It's quite a lot to handle, naturally, and it pushes Richard to the breaking point - but, also, it made me not like him, and that was a problem.  Sure, I get that he loves his son and wants to stay close to him, but defrauding immigration officials is a serious offense, so is driving while under the influence.  Maybe, DON'T have him do those things if you want him to remain a sympathetic character?  Also, he hides his relationship with Olivia from his (technically) still-current wife Kate, and that's bad for several reasons.  Sleeping with his sister-in-law is bad, but not disclosing it is even worse.  And then the way he chooses to "FIX" everything when it all falls apart is also, of course, quite illegal. No spoilers here for the solution, but the U.S. has immigration laws in place for good reasons, at the end of the day. 
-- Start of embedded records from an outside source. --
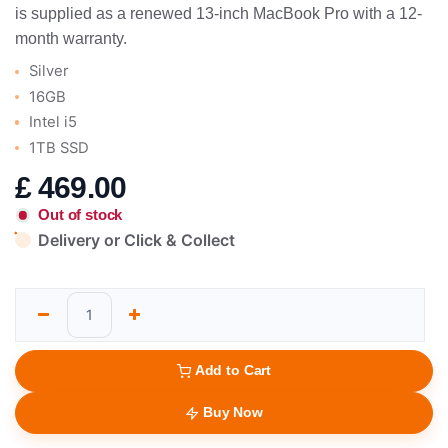
is supplied as a renewed 13-inch MacBook Pro with a 12-
month warranty.
Silver
16GB
Intel i5
1TB SSD
£
469.00
Out of stock
Delivery or Click & Collect
Add to Cart
Buy Now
Narratively speaking, this film is a big mess, it's one complicated situation after another, and it's bound to get worse before it gets better.  Even if Richard can get back to the U.S. and what, marry his sister-in-law, re-start the Green Card application (or just cross out "Kate" on the application and pencil in "Olivia"?) what then?  He'll be married to his son's aunt, so he'll be an uncle and father to the same boy, and Olivia will be both his aunt and his step-mom?  That's bound to be quite confusing.

Also starring Pierce Brosnan (last seen in "Seraphim Falls"), Salma Hayek (last seen in "House of Gucci"), Malcolm McDowell (last seen in "Bad Reputation"), Ben McKenzie (last seen in "The Report"), Duncan Joiner, Merrin Dungey (last seen in "CHIPS"), Fred Melamed (last seen in "A Serious Man"), Ivan Sergei, Marlee Matlin (last seen in "What the #$*! Do We (K)now!?",  Lombardo Boyar (last seen in "Bad Santa 2"), Lee Garlington (last seen in "Some Kind of Wonderful" - NICE!), Paul Rae (last seen in "The Ballad of Buster Scruggs"), Eric Passoja, Robert Mailhouse, Lindsey Sporrer, Seth Morris, Taylor John Smith (last seen in "Almost Friends"), Alex Sgambati (last seen in "Love, Simon"), David Saucedo, Elizabeth Anweis, Marianne Muellerleile (last seen in "Smokin' Aces"), Bonnie Hellman (last seen in "For Keeps?"), Juliet Mills, Vaughn Wilkinson (last seen in "Straight Outta Compton"), Sandy Martin (last seen in "Dumbo" (2019)), Brandi Burkhardt, Paul Fox (last seen in "Ford v Ferrari"), Oliver Bell, Makena Taylor.